By Megan Farthing
If there’s one thing young people don’t need more of, it’s another lecture about “being healthy.” They’re swimming in TikTok trends, questionable food hacks, and enough body-pressure rubbish to sink a small boat. What they do need is grounding, real food, real conversations, and adults who lead by example rather than wag their fingers.
Food is one of the simplest places to start. Teen brains are still developing, which means they chew through nutrients faster than we can say “where’d the snacks go?” Protein, healthy fats, colourful veggies, these aren’t just “good choices,” they’re fuel for emotional stability, clear thinking, and energy that doesn’t crash mid-afternoon. We can’t control everything they eat, but we can stack the fridge with options that make it easier for them to feel nourished rather than drained.
Then there’s the mindset piece. Teens are bombarded with images of perfection that no real human being could achieve without filters, lighting, and a production crew.

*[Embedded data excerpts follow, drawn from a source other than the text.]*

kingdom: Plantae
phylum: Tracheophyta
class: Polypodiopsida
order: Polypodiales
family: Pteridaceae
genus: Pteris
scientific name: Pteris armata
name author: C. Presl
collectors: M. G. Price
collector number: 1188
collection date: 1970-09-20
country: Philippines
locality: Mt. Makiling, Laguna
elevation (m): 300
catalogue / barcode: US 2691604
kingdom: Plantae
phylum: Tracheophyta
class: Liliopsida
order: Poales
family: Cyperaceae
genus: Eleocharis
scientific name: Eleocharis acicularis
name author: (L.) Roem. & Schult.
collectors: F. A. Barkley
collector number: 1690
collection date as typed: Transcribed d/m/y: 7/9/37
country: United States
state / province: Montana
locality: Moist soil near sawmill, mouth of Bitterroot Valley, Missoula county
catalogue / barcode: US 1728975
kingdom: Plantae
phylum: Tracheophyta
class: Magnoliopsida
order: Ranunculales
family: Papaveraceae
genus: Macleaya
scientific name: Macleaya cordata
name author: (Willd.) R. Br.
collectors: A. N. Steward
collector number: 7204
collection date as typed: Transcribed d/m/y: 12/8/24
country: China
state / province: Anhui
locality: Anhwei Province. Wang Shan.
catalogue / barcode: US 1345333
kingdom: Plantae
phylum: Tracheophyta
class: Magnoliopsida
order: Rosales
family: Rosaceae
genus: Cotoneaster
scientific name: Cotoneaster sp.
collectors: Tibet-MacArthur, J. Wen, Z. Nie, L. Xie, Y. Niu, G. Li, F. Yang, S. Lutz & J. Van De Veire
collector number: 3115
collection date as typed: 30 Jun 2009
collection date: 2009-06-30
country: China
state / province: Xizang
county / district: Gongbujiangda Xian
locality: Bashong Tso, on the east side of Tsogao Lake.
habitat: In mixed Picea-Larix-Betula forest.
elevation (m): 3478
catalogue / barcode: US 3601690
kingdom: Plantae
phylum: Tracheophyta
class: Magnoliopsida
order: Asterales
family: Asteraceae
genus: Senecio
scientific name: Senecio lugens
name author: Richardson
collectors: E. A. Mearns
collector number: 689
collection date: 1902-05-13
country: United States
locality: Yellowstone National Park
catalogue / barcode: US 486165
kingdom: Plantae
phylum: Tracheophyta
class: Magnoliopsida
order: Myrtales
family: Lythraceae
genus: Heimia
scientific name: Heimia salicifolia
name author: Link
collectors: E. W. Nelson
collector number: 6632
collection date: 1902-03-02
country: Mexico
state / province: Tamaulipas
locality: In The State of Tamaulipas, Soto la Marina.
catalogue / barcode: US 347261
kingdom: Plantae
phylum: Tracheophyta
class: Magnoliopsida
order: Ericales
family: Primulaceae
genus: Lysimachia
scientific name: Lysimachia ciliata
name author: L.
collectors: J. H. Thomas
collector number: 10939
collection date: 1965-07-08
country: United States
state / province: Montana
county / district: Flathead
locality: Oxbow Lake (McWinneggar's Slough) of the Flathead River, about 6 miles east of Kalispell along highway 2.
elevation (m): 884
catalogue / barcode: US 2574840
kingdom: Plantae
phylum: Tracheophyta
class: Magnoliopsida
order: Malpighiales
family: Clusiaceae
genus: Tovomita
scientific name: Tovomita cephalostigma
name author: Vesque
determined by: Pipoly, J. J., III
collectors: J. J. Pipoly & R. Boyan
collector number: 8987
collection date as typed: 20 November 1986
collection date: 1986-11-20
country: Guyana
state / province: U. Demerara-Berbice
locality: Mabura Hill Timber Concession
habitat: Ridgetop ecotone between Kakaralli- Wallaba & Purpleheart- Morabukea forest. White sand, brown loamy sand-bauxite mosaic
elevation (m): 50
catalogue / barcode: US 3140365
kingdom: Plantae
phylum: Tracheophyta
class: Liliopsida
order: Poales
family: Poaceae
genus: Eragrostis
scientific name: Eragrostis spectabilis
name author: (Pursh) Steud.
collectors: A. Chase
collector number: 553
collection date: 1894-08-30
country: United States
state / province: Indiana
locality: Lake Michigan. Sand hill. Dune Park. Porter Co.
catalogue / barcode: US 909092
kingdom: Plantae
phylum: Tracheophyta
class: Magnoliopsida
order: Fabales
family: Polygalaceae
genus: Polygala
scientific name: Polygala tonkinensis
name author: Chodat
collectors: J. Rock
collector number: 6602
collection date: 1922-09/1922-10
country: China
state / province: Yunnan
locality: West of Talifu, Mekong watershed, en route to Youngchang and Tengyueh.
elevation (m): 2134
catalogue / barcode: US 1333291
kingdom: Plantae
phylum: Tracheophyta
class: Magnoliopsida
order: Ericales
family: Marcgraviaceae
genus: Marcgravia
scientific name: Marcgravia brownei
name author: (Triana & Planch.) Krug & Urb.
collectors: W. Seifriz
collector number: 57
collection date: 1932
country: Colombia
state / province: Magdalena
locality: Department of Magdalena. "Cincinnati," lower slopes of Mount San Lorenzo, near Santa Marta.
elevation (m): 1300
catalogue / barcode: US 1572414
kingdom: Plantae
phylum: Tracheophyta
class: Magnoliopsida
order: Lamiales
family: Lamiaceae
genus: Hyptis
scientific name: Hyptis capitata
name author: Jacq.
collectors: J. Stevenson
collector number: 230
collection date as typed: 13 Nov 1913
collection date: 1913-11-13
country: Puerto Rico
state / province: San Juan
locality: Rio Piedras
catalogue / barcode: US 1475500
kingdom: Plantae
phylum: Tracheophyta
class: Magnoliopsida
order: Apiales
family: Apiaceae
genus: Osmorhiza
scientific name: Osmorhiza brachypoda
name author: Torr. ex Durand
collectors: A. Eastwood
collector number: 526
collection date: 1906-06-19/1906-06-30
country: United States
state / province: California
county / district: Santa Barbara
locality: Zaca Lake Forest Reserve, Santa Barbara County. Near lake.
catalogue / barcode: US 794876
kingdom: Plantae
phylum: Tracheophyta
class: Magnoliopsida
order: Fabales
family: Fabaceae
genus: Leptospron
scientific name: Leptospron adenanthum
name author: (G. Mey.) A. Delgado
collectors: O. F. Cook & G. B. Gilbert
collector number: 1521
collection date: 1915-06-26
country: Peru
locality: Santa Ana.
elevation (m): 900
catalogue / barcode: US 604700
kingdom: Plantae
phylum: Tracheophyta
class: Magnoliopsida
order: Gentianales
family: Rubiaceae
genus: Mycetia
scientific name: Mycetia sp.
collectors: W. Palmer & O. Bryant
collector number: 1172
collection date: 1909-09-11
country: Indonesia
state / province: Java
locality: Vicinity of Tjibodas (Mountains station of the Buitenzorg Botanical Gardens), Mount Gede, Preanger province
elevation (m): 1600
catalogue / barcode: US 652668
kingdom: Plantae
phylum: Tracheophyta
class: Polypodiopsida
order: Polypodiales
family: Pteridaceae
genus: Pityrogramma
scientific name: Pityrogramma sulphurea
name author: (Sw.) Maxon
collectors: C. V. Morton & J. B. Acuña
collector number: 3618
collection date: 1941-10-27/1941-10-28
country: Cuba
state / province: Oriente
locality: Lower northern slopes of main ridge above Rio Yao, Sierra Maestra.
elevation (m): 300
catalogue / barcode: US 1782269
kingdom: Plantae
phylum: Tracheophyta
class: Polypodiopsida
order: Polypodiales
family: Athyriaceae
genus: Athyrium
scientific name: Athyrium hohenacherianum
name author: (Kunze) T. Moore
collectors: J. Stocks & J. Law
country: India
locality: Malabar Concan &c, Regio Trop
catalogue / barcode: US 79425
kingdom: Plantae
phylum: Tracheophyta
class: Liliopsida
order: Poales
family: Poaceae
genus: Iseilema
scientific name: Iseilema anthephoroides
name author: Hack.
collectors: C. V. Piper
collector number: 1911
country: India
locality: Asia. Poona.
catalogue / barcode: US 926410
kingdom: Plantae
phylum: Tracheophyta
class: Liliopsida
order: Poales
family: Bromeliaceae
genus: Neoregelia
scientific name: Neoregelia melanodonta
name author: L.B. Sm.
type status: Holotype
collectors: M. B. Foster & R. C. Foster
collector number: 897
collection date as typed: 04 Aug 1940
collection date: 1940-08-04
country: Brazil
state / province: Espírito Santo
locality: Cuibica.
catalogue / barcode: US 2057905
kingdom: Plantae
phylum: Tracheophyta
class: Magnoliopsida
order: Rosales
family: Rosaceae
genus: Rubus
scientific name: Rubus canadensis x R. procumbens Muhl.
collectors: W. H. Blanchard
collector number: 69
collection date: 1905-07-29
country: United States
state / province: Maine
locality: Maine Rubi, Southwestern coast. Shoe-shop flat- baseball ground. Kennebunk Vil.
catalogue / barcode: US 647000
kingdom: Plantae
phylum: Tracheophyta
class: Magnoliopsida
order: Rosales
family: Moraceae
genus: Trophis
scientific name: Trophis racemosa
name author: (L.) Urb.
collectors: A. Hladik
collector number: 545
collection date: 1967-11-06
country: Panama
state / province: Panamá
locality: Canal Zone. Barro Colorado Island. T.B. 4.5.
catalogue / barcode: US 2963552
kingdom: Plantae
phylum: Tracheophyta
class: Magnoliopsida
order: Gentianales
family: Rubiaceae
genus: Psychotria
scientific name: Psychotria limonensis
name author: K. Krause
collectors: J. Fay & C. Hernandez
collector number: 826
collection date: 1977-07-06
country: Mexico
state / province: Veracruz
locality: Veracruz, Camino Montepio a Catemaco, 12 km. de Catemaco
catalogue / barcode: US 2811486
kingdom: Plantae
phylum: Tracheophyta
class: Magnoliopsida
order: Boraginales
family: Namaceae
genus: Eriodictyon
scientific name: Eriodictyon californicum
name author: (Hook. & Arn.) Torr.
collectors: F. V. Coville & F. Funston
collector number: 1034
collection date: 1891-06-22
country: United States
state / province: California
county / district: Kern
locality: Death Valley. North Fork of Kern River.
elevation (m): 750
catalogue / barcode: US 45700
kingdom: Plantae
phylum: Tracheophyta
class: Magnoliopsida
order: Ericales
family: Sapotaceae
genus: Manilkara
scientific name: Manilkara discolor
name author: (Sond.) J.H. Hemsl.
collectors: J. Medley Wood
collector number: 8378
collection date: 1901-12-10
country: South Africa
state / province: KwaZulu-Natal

They don’t need us chasing the same nonsense. When the adults in their lives speak about their own bodies with respect, not criticism, not shame, not “I’ve been naughty” after a biscuit, it teaches something powerful: health is a partnership with your body, not a punishment.
Family support doesn’t have to be complicated. It looks like eating together when possible. Having honest chats about food, stress, and self-care without judgement. Encouraging movement that actually feels fun, not forced.
Listening when they talk (and reading between the lines when they don’t). And most importantly, reminding them that their worth isn’t tied to the number on a scale or the size of their jeans.
Healthy youth don’t happen by accident. They grow in homes where wellbeing is normal, food is real, and bodies — all bodies – are treated with respect.